17.7 Excuses for Nonperformance.  Our obligation to perform Services hereunder shall be excused without liability when prevented by strike, act of God, governmental action, accident or any other condition beyond Our reasonable control.  We agree to resume performance of Services as soon as practicable following cessation of such condition.

17.8 Disputes; Attorney’s Fees and Costs.  Should an attorney be engaged by either Party, or legal proceedings be instituted, to enforce performance of any of the terms, agreements, or conditions contained in this Agreement, the prevailing Party shall be entitled to recover the reasonable attorney’s fees, expert fees and costs it incurred in such arbitration proceeding.

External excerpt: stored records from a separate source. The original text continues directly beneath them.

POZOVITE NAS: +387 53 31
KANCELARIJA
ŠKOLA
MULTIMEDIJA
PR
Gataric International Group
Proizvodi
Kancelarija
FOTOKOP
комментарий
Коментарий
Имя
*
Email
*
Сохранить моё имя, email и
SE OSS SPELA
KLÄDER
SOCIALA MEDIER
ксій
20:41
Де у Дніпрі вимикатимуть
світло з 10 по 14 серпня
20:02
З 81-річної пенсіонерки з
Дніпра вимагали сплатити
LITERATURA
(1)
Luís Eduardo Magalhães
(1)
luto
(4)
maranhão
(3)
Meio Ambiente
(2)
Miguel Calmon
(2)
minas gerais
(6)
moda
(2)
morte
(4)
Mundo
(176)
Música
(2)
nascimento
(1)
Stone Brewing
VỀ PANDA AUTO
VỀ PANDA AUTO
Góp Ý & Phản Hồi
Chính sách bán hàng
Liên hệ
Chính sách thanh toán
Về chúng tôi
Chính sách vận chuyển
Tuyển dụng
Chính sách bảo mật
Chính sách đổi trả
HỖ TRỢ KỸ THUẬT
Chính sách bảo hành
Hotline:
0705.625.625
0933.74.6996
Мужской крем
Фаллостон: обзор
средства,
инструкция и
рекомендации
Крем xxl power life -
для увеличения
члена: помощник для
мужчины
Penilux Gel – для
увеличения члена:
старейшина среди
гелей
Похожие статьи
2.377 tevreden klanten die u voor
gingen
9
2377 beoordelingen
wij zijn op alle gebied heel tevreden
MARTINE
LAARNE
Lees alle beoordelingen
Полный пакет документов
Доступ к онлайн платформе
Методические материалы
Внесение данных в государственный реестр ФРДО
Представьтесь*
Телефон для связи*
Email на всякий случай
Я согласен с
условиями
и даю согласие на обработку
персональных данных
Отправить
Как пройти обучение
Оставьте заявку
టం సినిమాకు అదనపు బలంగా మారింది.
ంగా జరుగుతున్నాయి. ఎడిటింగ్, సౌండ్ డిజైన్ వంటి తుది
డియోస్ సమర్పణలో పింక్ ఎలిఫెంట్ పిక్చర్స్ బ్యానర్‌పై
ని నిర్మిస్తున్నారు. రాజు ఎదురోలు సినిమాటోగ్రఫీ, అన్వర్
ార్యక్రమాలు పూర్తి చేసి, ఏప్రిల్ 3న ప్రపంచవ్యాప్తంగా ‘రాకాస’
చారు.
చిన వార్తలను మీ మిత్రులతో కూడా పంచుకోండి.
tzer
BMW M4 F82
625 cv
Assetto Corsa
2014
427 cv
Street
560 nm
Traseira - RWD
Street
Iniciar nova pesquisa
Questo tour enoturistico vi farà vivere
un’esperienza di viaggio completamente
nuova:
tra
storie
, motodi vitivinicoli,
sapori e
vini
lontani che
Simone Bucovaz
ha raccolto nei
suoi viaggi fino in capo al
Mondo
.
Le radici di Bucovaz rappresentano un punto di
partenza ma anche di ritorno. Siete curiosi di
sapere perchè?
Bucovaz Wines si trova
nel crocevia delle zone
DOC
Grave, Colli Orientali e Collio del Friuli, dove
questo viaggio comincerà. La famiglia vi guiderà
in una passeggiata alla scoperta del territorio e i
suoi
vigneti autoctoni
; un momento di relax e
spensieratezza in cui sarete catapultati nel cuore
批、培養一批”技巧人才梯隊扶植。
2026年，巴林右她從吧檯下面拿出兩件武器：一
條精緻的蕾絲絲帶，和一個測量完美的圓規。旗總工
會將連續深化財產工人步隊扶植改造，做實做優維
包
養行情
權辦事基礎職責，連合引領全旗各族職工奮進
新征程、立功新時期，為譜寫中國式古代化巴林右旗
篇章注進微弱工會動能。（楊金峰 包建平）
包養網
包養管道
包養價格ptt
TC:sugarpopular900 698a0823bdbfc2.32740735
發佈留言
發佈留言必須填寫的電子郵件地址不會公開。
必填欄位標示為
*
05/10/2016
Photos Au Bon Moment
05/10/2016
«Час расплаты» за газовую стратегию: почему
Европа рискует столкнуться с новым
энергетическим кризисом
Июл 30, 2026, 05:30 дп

17.9 Entire Agreement. This Agreement, including the Data Processing Addendum (if applicable, available via legalcompliance@veriforce.com) and all schedules and appendices hereto and all Order Forms, constitutes the entire agreement between the parties and supersedes all prior and contemporaneous agreements, proposals or representations, written or oral, concerning its subject matter. Except as otherwise specified in this Agreement, no modification, amendment, or waiver of any provision of this Agreement shall be effective unless in writing and either signed or accepted electronically by the party against whom the modification, amendment or waiver is to be asserted. However, to the extent of any conflict or inconsistency between the provisions in the body of this Agreement and any exhibit or addendum hereto or any Order Form, the terms of such exhibit, addendum or Order Form shall prevail. Notwithstanding any language to the contrary therein, no terms or conditions stated in Customer purchase order or other order documentation (excluding Order Forms) shall be incorporated into or form any part of this Agreement, and all such terms or conditions shall be null and void.